We must figure out a way, “both immediately and over the long term, to curb the addiction to oil. In the United States, transportation accounts for over 70 percent of total oil consumption, and more than 65 percent of that is for personal vehicles, according to the Energy Information Administration. Put another way, personal vehicles alone account for almost half of the burning of petroleum in America. A whopping 80 percent of U.S. climate emissions from transportation come from driving.”
The bipartisan infrastructure bill doesn’t come close to addressing the real problem, which is too many cars, which will be exacerbated by expansion of highways, rather than fixing existing infrastructure, investing in transit, and helping cities reduce car dependency. It could have funded initiatives for cities to be bold, to help to create streets that are people-centric, to make transit free, and to give rebates to people who buy bikes, and bonuses to folks who get around without a car.

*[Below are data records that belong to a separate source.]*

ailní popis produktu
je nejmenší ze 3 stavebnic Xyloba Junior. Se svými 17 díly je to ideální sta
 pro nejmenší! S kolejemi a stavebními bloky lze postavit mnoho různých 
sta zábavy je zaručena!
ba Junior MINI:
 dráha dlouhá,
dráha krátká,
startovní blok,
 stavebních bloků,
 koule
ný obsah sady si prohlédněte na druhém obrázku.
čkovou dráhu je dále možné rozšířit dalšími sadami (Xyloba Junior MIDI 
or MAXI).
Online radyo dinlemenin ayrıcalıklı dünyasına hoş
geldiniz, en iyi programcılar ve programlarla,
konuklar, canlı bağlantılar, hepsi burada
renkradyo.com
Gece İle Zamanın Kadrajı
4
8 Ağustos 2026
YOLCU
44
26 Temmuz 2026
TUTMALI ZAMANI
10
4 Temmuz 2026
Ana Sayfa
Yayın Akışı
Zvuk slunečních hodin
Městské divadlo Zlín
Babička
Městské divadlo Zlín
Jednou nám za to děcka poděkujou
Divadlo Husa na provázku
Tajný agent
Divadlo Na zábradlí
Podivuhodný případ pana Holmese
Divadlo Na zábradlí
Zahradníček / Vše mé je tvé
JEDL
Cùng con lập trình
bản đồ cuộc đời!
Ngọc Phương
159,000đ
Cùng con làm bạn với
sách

“…as the National Association of City Transportation Officials (NACTO) said in a statement last year, the “bill goes in the wrong direction, giving a whopping $200 billion in virtually unrestricted funding” to unsustainable forms of transportation.”
It’s still possible for Biden to make an impact. He can publicly call upon mayors to accelerate transit development, bike, and pedestrian programs using funding in the American Rescue Plan.
“The bipartisan infrastructure package has only made the challenge more difficult. But municipalities could still make it right.”
By pouring money into fossil fuel infrastructure, the bipartisan law is already showing its tragic inadequacies.